■ **WORK TO COMPLETE**:
Update the lines from the one containing "Out of Stock" through the one containing "-No free shipping" by changing "Airmail" to "Express", and give back only those lines with everything else left as is.

■ **DATASET CONTENT**:

#####

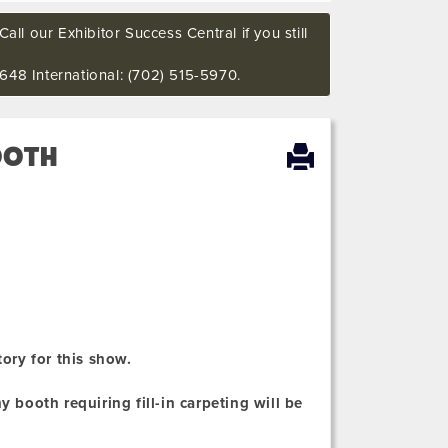
all our Exhibitor Success Central if you still
648 International: (702) 515-5970.
OOTH
tory for this show.
 booth requiring fill-in carpeting will be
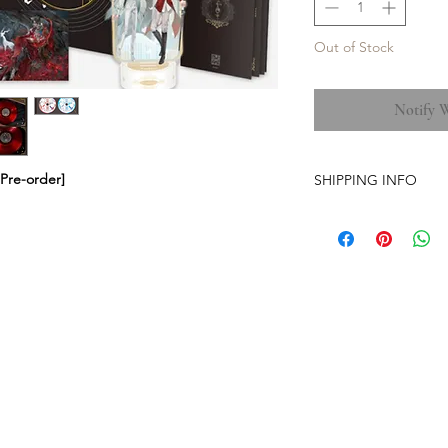
Out of Stock
Notify 
Pre-order]
SHIPPING INFO
-Airmail Delivery tim
countries, it may get
circumstances
-Item is carefully pa
(except the pre-orde
-Pre-orders have a str
-The store is based i
-No free shipping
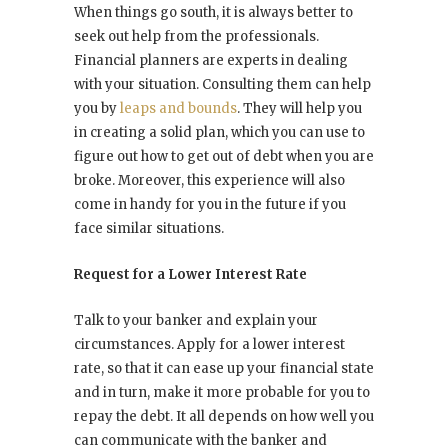
When things go south, it is always better to
seek out help from the professionals.
Financial planners are experts in dealing
with your situation. Consulting them can help
you by
leaps and bounds
. They will help you
in creating a solid plan, which you can use to
figure out how to get out of debt when you are
broke. Moreover, this experience will also
come in handy for you in the future if you
face similar situations.
Request for a Lower Interest Rate
Talk to your banker and explain your
circumstances. Apply for a lower interest
rate, so that it can ease up your financial state
and in turn, make it more probable for you to
repay the debt. It all depends on how well you
can communicate with the banker and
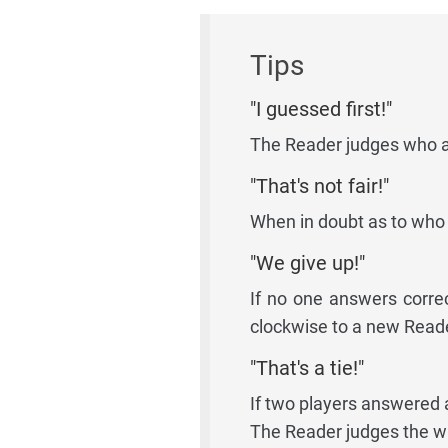
Tips
"I guessed first!"
The Reader judges who an
"That's not fair!"
When in doubt as to who 
"We give up!"
If no one answers corre
clockwise to a new Reade
"That's a tie!"
If two players answered 
The Reader judges the w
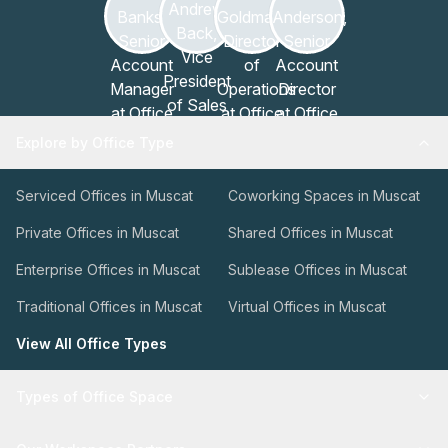
Explore by Office Type
Serviced Offices in Muscat
Coworking Spaces in Muscat
Private Offices in Muscat
Shared Offices in Muscat
Enterprise Offices in Muscat
Sublease Offices in Muscat
Traditional Offices in Muscat
Virtual Offices in Muscat
View All Office Types
Types of Office Space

#####

■ **ANSWER BOX**:
Out of Stock
Notify 
Pre-order]
SHIPPING INFO
-Express Delivery tim
countries, it may get
circumstances
-Item is carefully pa
(except the pre-orde
-Pre-orders have a str
-The store is based i
-No free shipping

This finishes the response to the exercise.